A remarkable aspect observed when comparing the groups for characteristic strength was the non-overlap between the one-piece and all other two-piece systems meaning that the characteristic strength of the former was higher than all others. In addition to this finding, the one-piece system resulted in the highest Weibull modulus, which was expressed in the contour plot by its narrow aspect and indicates that loads required for failure under fatigue occurred under a very defined range for this group. Among the two-piece systems, the only group not intersecting both IMC and BSC, due to its significantly lower characteristic strength, was the ASC system. Considering that implant diameter was identical between BSC and ASC and even lower for IMC, differences in design and fit between connections have likely accounted for the lower characteristic strength observed for the ASC group. The characteristic strength of the IMC was not different from groups BSC and SNC, in spite of its smaller diameter. Possibly its modified connection geometric design (IMC) which presents a four-sided internal configuration provides improved fit, decreasing micromovement between parts [30]. This aspect is of importance as the moment of inertia in bending is proportional to the inverse of the part diameter cube and as such even small decreases or increases in fit will result in exponential variation in the systems’ bending resistance. Future studies evaluating the fit of these systems are warranted.

The lack of long-term studies reporting on prosthetic survival rates on narrow implants has recently been pointed out [27], which indicates the need of clinical trials that supports previous in vitro evaluation of their performance considering that an important failure mechanism in metals is fatigue [31]. The step-stress accelerated life testing method utilized in the present study consists in testing the samples at higher stress levels in order to accelerate failures, although every sample is subjected to progressively increasing loads which start at low levels before reaching the above mentioned higher levels [21, 30, 3235]. These failures are distributed over three different profiles allowing statistical predictions for a given load and cycle mission.

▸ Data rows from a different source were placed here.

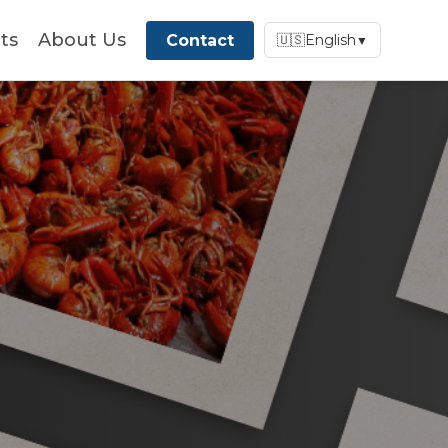
ts
About Us
Contact
🇺🇸
English
▼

From a fracture evaluation standpoint, abutment screw fracture was the main failure mode for systems other than the monolithic abutment and screw system (ILO). In the latter case, failure was still confined to the abutment/screw system and never involved the implant fractures, which allows subsequent restoration replacement in a clinical scenario. Therefore, regardless of the region where the fracture took place, repair was possible for all groups which is surprising considering that implant wall thickness is engineered to its minimum dimensions.

Conclusion

The postulated null hypothesis which stated that narrow implant systems varying the connection design within similar diameter would not present different probability of survival when used for anterior single-unit replacements was partially accepted. Although the probability of survival was not significantly different between systems at a 130-N load, an increase in load to 180 N significantly decreased the probability of survival of all two-piece narrow systems, but the BSC and the one-piece abutment/screw ILO.